The verdicts were handed down at the end of a trial that began last Aug. 21. Witnesses testified that Iraqi government forces indiscriminately attacked women and children, burned crops, killed livestock and rounded up civilians into detention camps in a campaign to exterminate the restive Kurdish minority.

“Now, I bring my family good news that Chemical Ali is to be hanged for killing them, thus their spirits will rest in peace,” said Kamal Hawramani, 37.

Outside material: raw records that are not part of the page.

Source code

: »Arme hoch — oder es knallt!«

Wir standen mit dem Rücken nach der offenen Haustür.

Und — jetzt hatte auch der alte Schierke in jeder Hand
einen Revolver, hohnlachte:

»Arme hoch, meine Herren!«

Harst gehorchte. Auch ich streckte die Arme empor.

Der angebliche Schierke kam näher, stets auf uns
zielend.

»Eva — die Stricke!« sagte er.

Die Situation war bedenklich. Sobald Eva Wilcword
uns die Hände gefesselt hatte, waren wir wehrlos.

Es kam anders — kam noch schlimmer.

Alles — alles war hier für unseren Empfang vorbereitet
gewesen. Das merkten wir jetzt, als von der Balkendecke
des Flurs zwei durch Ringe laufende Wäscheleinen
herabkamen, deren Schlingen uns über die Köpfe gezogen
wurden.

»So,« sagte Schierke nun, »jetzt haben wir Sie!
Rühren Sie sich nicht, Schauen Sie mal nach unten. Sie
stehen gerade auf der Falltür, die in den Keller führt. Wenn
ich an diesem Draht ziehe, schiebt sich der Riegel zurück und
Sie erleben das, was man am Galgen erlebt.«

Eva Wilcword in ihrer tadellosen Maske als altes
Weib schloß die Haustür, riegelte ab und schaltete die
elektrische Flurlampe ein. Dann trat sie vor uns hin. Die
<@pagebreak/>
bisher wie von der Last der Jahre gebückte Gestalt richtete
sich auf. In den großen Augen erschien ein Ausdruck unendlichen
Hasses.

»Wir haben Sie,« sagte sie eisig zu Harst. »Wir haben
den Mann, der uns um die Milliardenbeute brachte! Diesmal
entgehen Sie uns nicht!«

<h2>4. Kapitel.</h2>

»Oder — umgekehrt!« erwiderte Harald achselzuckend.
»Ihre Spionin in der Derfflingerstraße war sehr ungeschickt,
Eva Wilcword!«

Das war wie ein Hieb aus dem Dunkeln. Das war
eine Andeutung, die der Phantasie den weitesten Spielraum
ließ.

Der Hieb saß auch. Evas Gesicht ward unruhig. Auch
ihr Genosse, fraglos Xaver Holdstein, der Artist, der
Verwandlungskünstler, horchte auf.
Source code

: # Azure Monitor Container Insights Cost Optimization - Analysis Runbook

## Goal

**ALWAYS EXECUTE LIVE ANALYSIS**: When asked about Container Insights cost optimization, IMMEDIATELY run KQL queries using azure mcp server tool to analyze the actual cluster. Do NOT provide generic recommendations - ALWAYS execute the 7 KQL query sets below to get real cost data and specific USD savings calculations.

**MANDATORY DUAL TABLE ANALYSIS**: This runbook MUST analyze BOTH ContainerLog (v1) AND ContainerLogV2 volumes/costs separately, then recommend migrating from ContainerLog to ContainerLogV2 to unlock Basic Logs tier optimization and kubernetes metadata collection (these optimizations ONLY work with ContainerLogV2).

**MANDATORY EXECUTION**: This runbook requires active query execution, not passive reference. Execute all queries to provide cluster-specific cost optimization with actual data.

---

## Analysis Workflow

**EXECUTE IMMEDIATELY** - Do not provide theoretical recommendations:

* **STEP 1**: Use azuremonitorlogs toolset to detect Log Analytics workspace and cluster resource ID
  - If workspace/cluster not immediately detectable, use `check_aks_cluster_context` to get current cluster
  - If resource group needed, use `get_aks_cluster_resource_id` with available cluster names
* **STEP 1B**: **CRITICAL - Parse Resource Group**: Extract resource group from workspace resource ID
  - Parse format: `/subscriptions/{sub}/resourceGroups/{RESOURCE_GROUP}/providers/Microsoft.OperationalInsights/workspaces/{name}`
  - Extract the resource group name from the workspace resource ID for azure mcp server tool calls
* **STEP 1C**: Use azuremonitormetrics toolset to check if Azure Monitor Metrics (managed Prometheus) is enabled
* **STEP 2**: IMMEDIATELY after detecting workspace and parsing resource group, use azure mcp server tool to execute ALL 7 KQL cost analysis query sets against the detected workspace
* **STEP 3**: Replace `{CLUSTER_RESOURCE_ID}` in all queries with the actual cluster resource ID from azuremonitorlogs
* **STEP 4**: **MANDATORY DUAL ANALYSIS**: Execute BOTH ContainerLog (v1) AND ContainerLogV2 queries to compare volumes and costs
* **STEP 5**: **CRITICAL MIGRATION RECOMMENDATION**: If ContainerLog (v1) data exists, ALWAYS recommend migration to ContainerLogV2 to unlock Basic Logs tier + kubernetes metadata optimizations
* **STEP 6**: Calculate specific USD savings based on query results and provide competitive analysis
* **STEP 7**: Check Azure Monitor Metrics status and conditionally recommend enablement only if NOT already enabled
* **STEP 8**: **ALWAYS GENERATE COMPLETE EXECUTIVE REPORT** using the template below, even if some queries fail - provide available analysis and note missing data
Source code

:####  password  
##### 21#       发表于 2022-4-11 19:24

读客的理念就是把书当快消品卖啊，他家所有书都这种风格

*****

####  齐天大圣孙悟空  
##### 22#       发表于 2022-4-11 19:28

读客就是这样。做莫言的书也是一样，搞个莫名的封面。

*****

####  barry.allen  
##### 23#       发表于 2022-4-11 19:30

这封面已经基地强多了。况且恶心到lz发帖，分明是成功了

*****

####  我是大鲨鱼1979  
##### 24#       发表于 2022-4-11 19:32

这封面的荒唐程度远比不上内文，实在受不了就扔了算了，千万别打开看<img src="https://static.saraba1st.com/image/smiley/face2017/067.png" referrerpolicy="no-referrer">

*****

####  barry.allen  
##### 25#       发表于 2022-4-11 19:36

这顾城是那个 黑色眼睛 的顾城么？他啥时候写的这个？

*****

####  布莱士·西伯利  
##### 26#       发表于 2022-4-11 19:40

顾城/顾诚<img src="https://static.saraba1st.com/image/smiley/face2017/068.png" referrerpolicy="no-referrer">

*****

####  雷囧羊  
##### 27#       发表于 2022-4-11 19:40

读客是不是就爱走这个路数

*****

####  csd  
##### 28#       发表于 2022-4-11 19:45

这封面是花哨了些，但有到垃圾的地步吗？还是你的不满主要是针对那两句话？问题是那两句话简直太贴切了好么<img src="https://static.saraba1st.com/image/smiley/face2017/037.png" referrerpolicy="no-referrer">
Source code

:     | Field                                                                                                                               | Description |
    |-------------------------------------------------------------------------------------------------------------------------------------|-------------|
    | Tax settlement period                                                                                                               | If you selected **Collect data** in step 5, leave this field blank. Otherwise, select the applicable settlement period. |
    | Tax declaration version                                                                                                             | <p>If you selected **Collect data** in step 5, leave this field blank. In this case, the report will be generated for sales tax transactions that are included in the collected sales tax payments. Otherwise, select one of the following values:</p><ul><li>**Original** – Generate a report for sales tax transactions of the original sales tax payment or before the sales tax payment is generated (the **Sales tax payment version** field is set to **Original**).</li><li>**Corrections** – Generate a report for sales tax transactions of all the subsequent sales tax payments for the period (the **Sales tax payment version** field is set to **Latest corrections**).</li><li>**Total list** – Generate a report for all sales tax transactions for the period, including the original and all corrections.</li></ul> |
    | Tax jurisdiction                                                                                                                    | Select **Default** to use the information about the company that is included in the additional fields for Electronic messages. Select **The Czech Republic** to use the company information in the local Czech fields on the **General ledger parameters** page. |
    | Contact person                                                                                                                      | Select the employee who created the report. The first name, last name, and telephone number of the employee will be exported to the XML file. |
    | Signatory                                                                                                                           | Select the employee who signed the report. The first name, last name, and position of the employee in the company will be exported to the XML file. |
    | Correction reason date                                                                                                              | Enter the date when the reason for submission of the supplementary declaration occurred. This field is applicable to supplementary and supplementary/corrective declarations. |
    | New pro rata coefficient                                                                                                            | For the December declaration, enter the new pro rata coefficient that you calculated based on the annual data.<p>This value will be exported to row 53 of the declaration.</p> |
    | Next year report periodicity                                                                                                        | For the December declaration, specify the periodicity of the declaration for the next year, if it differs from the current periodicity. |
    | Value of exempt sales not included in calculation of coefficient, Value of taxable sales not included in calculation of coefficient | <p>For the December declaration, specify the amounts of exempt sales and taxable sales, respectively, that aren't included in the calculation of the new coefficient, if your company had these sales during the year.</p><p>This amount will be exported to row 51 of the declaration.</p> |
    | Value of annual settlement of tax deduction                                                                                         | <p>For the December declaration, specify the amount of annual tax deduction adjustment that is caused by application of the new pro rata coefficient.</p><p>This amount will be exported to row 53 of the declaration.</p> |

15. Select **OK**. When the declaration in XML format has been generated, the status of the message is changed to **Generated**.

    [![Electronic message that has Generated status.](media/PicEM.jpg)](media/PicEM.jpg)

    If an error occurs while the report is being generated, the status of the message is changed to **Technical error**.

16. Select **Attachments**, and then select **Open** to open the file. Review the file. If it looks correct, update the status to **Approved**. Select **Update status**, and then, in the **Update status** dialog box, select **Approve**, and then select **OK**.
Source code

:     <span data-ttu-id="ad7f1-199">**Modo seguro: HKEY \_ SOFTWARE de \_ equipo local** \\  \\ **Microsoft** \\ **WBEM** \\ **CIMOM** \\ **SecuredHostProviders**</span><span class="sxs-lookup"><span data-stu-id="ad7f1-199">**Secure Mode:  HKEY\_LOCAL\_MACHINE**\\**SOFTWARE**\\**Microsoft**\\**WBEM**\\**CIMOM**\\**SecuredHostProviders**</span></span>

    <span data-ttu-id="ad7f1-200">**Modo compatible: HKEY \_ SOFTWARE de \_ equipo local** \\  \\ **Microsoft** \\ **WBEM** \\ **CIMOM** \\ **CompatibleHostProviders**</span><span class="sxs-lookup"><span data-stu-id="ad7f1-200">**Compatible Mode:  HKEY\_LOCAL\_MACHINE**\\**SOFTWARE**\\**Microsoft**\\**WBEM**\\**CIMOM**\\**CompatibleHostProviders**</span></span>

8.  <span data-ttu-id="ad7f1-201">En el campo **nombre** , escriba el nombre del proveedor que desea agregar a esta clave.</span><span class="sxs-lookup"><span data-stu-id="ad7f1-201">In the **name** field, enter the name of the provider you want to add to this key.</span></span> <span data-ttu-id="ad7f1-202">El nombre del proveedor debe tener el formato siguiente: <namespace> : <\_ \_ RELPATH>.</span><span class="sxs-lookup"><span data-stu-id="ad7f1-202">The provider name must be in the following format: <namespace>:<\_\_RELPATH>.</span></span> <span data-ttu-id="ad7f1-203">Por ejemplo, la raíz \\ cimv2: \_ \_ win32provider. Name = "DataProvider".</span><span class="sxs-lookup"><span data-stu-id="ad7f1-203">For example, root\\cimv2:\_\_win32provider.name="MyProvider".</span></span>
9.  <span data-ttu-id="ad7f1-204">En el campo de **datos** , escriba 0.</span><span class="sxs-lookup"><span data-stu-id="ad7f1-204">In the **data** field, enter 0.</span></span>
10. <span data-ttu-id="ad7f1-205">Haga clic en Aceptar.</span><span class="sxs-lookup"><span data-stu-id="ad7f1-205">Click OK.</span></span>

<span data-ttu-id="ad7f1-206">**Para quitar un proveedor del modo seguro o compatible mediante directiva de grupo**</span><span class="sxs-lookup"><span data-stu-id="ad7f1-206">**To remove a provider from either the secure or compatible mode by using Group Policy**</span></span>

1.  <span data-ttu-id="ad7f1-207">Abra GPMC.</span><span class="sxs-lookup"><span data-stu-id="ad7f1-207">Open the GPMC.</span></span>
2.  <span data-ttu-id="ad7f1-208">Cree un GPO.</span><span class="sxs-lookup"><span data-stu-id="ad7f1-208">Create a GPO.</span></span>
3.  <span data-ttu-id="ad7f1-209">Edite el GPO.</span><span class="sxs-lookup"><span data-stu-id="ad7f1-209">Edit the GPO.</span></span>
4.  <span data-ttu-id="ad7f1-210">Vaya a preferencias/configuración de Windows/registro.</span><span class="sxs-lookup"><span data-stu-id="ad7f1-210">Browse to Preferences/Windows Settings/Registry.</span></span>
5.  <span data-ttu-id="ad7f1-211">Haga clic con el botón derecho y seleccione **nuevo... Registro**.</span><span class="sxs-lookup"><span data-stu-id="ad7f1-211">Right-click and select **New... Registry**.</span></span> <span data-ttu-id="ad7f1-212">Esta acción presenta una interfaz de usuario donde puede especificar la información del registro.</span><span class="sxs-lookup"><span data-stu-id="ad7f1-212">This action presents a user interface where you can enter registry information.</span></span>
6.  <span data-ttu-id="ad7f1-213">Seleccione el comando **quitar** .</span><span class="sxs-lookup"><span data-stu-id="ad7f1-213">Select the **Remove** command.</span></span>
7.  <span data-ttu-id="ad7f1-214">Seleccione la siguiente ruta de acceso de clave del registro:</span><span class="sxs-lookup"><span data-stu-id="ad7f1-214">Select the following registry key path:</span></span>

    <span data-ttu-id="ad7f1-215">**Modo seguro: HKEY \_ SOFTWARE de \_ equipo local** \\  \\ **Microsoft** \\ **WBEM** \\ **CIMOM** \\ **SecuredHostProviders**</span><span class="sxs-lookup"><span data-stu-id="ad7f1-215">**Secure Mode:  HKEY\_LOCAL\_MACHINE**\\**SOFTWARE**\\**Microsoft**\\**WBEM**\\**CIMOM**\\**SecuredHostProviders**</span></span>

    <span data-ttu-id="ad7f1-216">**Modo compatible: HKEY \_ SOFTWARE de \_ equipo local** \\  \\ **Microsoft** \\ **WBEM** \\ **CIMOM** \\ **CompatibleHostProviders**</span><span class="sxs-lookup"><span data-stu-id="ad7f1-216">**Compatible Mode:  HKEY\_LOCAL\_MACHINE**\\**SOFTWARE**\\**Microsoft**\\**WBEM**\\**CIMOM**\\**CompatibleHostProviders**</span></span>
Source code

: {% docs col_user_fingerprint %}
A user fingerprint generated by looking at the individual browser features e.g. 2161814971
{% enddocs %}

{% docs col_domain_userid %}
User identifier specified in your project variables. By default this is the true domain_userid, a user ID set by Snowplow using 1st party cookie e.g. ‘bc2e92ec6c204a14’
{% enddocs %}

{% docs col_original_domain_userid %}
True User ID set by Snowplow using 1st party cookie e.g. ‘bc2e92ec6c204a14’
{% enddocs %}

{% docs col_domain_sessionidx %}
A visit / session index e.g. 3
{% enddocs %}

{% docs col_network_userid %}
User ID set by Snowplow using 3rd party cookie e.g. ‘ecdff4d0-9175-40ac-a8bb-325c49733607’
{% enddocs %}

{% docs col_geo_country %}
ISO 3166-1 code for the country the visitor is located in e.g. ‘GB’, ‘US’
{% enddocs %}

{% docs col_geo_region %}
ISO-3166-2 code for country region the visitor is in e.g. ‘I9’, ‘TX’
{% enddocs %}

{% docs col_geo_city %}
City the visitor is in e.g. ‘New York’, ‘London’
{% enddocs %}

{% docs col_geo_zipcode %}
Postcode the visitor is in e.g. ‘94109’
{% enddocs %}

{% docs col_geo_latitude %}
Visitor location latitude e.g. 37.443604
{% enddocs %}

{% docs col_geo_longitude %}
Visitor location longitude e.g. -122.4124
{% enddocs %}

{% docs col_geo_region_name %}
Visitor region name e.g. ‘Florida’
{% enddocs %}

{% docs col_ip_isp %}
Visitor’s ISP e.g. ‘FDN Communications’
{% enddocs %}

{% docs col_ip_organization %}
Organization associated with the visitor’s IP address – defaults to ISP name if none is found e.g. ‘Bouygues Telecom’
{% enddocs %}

For many Kurds, the joy over the verdicts was tempered by the fact that the main defendant – Hussein – had gone to the gallows before the Anfal trial was completed. The ousted president was hanged Dec. 30 for his role in the deaths of more than 140 Shiite Muslims in Dujayl.

The defendants insisted they were defending the nation against Kurdish guerrillas who had sided with Iran during the bloody eight-year war.

Also sentenced to death were Sultan Hashim Ahmad al-Tai, the former defense minister who led the Iraqi delegation at the cease-fire talks that ended the 1991 Gulf War, and Hussein Rashid Mohammed, a former deputy director of operations for the Iraqi armed forces.